Job item: Transcribe all the records with complete accuracy.

☆ ☆ ☆ ☆

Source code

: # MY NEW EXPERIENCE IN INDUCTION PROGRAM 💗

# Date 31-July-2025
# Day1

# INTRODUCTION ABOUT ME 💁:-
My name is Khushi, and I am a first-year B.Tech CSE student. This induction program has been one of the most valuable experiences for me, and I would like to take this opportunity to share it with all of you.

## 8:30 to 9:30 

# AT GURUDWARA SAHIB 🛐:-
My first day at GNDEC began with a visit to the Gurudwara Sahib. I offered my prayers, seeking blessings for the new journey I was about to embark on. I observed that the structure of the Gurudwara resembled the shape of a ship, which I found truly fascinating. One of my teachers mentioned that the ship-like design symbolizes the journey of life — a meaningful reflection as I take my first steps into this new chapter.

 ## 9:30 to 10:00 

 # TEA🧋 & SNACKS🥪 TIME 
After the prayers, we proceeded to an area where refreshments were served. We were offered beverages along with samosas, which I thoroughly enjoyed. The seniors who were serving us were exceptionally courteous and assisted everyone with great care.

☆ ☆ ☆ ☆

Task response:
Source code

: # MY NEW EXPERIENCE IN INDUCTION PROGRAM 💗

# Date 31-July-2025
# Day1

# INTRODUCTION ABOUT ME 💁:-
My name is Khushi, and I am a first-year B.Tech CSE student. This induction program has been one of the most valuable experiences for me, and I would like to take this opportunity to share it with all of you.

## 8:30 to 9:30 

# AT GURUDWARA SAHIB 🛐:-
My first day at GNDEC began with a visit to the Gurudwara Sahib. I offered my prayers, seeking blessings for the new journey I was about to embark on. I observed that the structure of the Gurudwara resembled the shape of a ship, which I found truly fascinating. One of my teachers mentioned that the ship-like design symbolizes the journey of life — a meaningful reflection as I take my first steps into this new chapter.

 ## 9:30 to 10:00 

 # TEA🧋 & SNACKS🥪 TIME 
After the prayers, we proceeded to an area where refreshments were served. We were offered beverages along with samosas, which I thoroughly enjoyed. The seniors who were serving us were exceptionally courteous and assisted everyone with great care.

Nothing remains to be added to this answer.